I will publish a financial model on the blog this weekend that displays the
relationships graphically.
Regards,
...
Dr. Craig S Wright<http://gse-compliance.blogspot.com/> GSE-Malware,
GSE-Compliance, LLM, & ...
Information Defense<http://www.information-defense.com/> Pty Ltd
_____________________________________________
From: Valdis.Kletnieks@xxxxxx [mailto:Valdis.Kletnieks@xxxxxx]
Sent: Friday, 12 February 2010 11:31 PM
To: Christian Sciberras
Cc: craig.wright@xxxxxxxxxxxxxxxxxxxxxxx; McGhee, Eddie; full-disclosure;
security-basics@xxxxxxxxxxxxxxxxx; Thor (Hammer of God)
Subject: Re: [Full-disclosure] Risk measurements
* PGP Signed by an unknown key
On Fri, 12 Feb 2010 13:09:55 +0100, Christian Sciberras said:
> There's a time for finding fancy interesting numbers and a time to get
> the system going with the least flaws possible.

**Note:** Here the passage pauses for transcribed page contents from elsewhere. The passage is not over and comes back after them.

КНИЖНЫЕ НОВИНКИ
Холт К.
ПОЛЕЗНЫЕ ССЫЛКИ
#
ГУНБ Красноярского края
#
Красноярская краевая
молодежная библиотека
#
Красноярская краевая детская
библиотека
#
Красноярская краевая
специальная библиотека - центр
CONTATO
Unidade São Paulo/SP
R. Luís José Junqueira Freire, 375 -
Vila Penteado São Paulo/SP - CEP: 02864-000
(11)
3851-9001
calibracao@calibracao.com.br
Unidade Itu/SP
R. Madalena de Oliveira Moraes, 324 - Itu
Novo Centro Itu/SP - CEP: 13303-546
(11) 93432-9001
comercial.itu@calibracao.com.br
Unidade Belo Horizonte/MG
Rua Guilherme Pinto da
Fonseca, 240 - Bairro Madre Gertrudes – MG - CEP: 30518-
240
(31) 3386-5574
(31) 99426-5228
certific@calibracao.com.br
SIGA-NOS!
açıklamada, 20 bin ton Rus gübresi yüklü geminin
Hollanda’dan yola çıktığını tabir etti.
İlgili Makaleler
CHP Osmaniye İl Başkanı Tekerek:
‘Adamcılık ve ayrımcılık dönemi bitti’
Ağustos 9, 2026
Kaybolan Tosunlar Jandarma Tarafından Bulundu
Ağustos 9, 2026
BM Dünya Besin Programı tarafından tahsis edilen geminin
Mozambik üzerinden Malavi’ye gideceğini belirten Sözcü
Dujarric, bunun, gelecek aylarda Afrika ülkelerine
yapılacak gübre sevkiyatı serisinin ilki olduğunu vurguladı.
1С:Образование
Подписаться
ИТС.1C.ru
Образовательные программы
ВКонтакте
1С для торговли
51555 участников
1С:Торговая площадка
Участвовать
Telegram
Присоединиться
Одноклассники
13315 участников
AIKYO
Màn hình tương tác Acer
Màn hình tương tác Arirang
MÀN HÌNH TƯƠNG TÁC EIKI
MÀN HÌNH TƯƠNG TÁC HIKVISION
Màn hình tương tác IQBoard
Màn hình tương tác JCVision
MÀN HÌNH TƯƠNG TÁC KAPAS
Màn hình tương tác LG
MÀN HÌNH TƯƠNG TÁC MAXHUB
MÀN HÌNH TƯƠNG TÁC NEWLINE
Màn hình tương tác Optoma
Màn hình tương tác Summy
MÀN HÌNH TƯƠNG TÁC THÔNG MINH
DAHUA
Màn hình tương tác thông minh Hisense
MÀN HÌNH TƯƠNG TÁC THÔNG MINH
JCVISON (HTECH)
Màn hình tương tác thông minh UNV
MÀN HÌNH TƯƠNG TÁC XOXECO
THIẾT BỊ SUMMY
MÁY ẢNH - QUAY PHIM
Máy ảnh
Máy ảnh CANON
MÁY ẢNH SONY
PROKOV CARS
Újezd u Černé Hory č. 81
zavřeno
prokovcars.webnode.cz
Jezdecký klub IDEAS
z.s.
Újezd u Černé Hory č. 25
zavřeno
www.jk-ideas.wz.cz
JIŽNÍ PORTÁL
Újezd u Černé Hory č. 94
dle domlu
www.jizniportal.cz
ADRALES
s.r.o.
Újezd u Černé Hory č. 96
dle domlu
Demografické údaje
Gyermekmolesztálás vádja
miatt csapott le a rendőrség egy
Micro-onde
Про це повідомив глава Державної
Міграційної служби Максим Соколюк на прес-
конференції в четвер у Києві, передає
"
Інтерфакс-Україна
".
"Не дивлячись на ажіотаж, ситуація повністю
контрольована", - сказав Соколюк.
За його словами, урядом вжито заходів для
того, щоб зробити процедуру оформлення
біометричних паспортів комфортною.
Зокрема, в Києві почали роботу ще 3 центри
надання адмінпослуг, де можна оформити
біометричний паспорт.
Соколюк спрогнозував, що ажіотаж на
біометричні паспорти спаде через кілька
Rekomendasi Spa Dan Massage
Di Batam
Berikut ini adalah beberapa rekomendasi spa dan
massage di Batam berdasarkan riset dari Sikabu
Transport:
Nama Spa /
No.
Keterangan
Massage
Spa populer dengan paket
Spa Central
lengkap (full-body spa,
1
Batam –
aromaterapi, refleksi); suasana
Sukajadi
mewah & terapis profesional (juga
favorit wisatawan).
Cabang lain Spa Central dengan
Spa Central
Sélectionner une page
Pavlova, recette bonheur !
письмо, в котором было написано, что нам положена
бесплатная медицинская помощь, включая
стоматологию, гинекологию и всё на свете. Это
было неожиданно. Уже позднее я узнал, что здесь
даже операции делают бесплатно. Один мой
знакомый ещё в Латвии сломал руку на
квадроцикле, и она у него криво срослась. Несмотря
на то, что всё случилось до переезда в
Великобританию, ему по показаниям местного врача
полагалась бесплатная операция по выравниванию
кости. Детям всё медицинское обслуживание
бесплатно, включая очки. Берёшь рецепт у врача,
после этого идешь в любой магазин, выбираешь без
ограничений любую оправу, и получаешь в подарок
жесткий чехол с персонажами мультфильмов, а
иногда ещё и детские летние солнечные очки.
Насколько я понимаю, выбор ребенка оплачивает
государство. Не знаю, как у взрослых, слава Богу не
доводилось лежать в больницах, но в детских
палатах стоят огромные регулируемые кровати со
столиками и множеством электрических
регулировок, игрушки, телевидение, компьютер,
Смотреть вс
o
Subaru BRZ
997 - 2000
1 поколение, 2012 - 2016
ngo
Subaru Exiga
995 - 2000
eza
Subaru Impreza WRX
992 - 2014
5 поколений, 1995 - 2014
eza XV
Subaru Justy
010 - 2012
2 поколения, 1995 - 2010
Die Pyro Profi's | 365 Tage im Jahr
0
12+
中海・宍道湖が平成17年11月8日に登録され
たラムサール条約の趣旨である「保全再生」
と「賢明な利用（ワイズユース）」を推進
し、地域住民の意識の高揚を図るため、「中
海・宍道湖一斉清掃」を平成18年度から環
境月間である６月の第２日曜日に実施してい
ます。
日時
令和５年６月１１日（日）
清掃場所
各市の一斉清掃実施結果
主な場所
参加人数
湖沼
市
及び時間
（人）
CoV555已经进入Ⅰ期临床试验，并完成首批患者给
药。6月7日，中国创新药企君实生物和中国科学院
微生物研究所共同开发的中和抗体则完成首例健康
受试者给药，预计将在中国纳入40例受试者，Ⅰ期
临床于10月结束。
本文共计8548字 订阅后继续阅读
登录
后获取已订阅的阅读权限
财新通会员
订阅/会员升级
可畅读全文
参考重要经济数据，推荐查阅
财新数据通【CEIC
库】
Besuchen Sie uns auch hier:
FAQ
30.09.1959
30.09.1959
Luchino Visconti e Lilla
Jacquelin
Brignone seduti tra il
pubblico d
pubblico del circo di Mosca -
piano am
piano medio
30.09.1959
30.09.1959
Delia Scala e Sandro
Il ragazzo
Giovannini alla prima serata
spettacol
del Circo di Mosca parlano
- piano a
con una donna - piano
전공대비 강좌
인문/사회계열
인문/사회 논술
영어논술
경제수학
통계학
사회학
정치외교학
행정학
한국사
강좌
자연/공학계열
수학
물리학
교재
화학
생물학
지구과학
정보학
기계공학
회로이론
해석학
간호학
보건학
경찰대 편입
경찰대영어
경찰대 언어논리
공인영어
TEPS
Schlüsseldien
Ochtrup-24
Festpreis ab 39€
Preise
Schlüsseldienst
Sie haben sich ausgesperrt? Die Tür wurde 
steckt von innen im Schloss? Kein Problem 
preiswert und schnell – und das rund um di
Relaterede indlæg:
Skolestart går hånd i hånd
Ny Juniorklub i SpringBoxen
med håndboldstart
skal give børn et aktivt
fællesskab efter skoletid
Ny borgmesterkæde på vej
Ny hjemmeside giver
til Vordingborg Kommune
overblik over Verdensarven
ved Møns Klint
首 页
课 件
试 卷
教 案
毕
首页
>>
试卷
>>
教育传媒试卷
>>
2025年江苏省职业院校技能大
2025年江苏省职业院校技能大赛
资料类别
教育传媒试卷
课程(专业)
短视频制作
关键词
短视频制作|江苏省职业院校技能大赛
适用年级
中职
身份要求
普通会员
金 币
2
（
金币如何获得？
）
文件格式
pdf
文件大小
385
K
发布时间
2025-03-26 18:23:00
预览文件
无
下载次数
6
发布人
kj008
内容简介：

You don't want "the least flaws possible". We can get very close to zero
flaws per thousand lines of code - but the result ends up costing hundreds
of dollars per line. You want "the most economical number of flaws" - if
you get it down to 10 flaws, and the next flaw will cost you $750,000 to fix,
but you estimate your loss as $500,000 if you don't fix it and get hacked,
why are you spending $250,000 extra to fix the flaw?
> Why should any entity bother with risk modeling if it is not used at all?
> Here's the real question to the subject; What does risk modeling fix?
Risk modeling is what tells you the flaw will cost $500K to not fix.
And since you totally screw the pooch if you got it wrong and not fixing
it costs $1M, people like to do a good job of risk modelling.